Eduardo Chillida

Eduardo Chillida’s sculptures are meant to be walked around and written around. For all of their apparent simplicity, these stately totems of forged steel and carved granite cannot be fully appreciated from a single point of view. From a fixed vantage (or a photograph), it is impossible to anticipate the unseen aspects, just as it is impossible to convey the experience of discovering them by cataloguing the dissimilar features of one not-quite-regular form or another. This is, it might be argued, the stuff of poetry—elusive and allusive—which may explain why Chillida’s commentators of choice have included philosopher Gaston Bachelard, poet Octavio Paz, and now, for the catalogue of this latest exhibit, poet Yves Bonnefoy. But along with poetic instinct, Chillida’s work is also the product of a forty-year career purposefully negotiated between the European art capitals and his homeland in the Spanish Basque country. This dual existence offers perhaps the most tangible explanation of his art that can be hoped for.

Born in the coastal town of San Sebastian, Chillida spent three years studying architecture in Madrid before turning to drawing and finally to sculpture. The classic apprenticeship in Paris followed, and by the age of 25, he was exhibiting his abstracted stone nudes in the Salon de Mai. But it was only after he returned home in 1951 that he turned to metal forging, and with it, the spare geometrical idiom that he has pursued ever since. In recent years, the linear exuberance of his work during the ’60s and ’70s has given way to greater solidity and sedateness, but the force of curiosity remains: every sculpture is an exploration of space, time, matter, and society, hardly conceived for the static, pristine environment of the gallery (no matter how impressive it may look there), but for the changeable outdoors. The shapes, like the titles, are often explicitly architectural: Downtown III, La Maison du poète, Stèle VI (The house of the poet, Stele VI), Eloge de l’architecture VI (In praise of architecture VI) (all 1990). All of these works are rectilinear (but never regular) shafts standing singly or in pairs.

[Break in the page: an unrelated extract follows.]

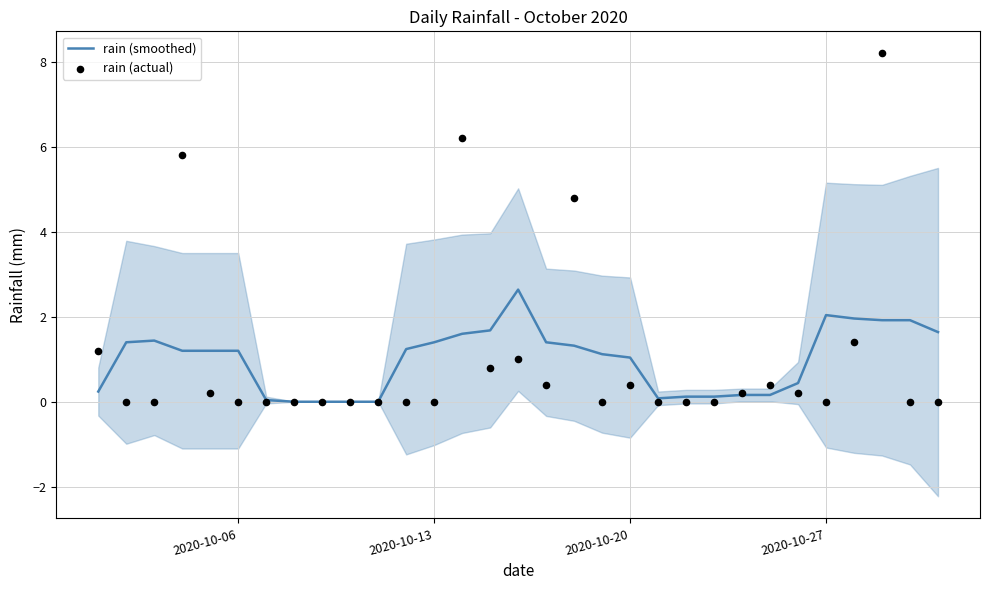

Which series has the largest total across all categories?

rain (actual)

Most impressive of all is the Hommage à Balenciaga, 1990, a gateway of two tall slabs sweeping open to dialogue with the spaces between and beyond them.

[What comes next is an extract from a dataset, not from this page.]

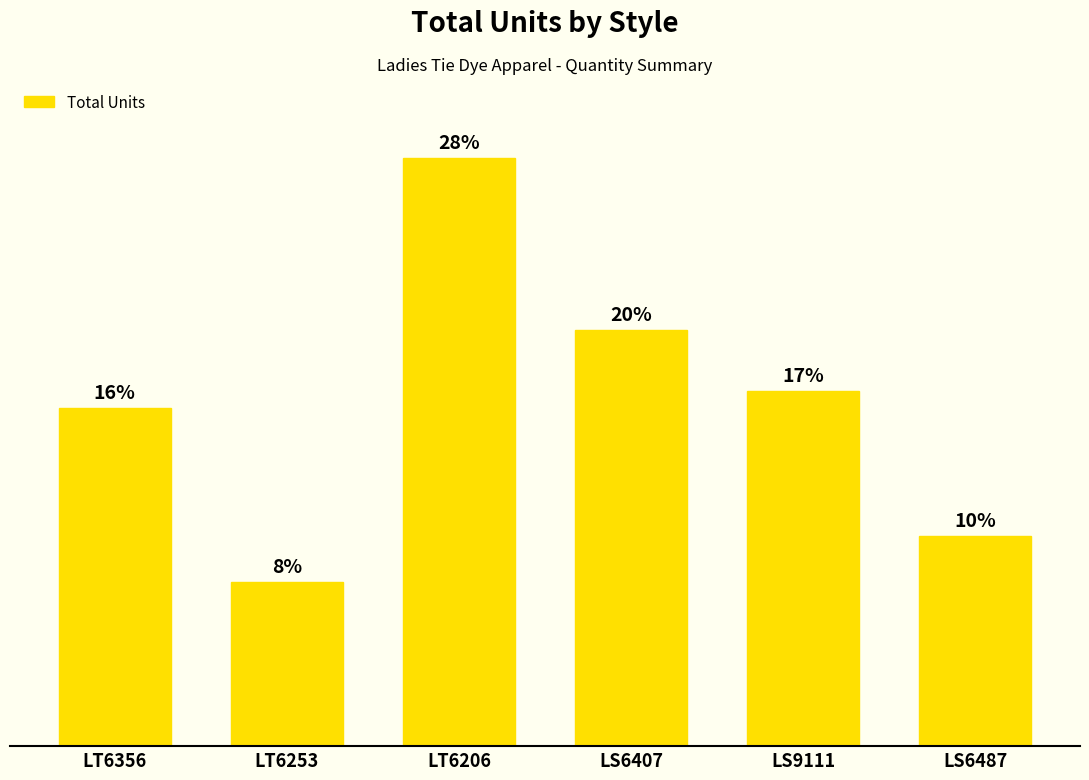

What is the ratio of the value at LT6206 to the value at LS6487?

2.8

In their elemental geometry, their artisanal asymmetry, their rust-scarred surfaces, Chillida’s sculptures propose a striking alternative to the industrial esthetic, but at the same time, their reliance on industrial techniques and materials, for example Cor-Ten steel, wrests traditional craft from the nostalgic past and brings the work into the technological present. So, too, the layered paper hangings called “Gravitations,” 1990, bridge memory and modernity with their grainy surfaces, their minimal shapes, and their cryptic black-on-white markings; they are evocative equally of ancient manuscripts and contemporary design. This dynamic sense of history and its continuity (rather than its end) would seem to be a particularly fitting response to the collective identity crisis of the late 20th century.